RTE: A decade ago I saw people like that a little further north near the Mongolian border in Altai, Siberia. Along with the Altai who have obvious Mongol roots, they are a second native ethnic group. The Russians call them “Turks,” although they know they aren’t from Turkey, to differentiate them from the Mongolians and Chinese.

GEORGE: Yes, exactly. These people moved up into Altai through Mongolia. They were from below Kalbin, in northern Asia.

RTE: I was recently told by a woman from the Urals that there is a wide- spread Siberian tradition that St. Andrew preached as far north as the present-day village of Kazanskoe in the Russian Urals, and prophesied that there would be widespread Christianity there someday. The village has a church dedicated to him.

GEORGE: Yes, and there are many other Russian traditions about his visiting Altai, Novgorod, Karelia, and Kiev.

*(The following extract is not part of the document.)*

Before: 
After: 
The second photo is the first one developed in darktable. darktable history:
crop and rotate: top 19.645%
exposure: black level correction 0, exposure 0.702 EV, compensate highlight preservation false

St. Andrew returned from Altai, and, still following the footsteps of local traditions, he would have taken a different route to the Caspian Sea through the steppes where, according to many early traditions and texts, he preached to the Alans. From there he went to Kurdistan, where he was nearly martyred. He escaped, however, and returned to Jerusalem.



[1] St. Stachys, first bishop of Byzantium (later Constantinople), feast day October 31.

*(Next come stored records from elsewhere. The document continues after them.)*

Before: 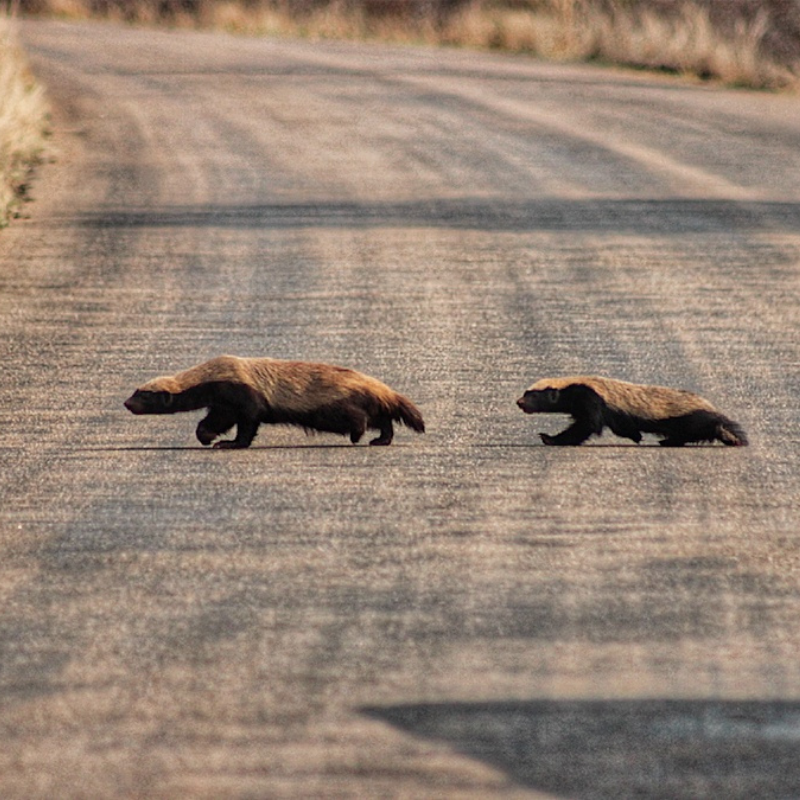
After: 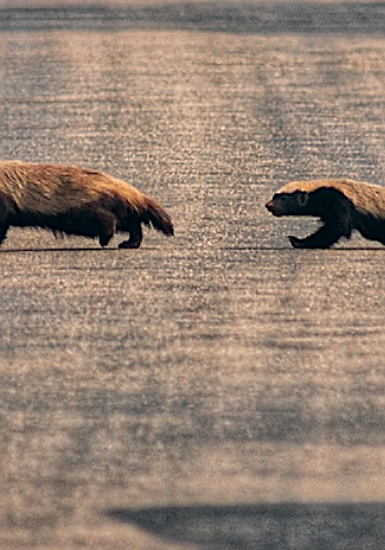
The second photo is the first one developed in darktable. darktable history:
crop: left 31.405%, top 24.744%, right 20.424%, bottom 6.466%
color correction: highlights a* 5.39, highlights b* 5.32, shadows a* -4.36, shadows b* -5.08
sharpen: on, module defaults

[2] Hieromonk Epiphanius: Ninth century historian and priestmonk of Moni Kallistraton in Constantinople, who wrote a life of Saint Andrew: “Epiphanii Monachi et Presbyteri – de Vita et Actibus et Morte Sancti, et Plane Laudandi, et Primi Vocati Inter Apostolos Andrae” [in P.G. Migne, vol. 120]. He is also the author of the old- est extant Life of the Theotokos (P.G. Migne, vol. 120.). Epiphanius deeply venerated St. Andrew and tried to recreate his journeys based on ancient sources. Traveling extensively in the areas St. Andrew was known to have been, he gathered many local traditions and texts connected with the apostle’s missionary journeys. It was a magnificent work for his era. Some of his passages concerning the martyrdom of St. Andrew are identical with the apocryphal “Acts of Andrew,” and it is very likely that he also used Leucius Charinus’ text.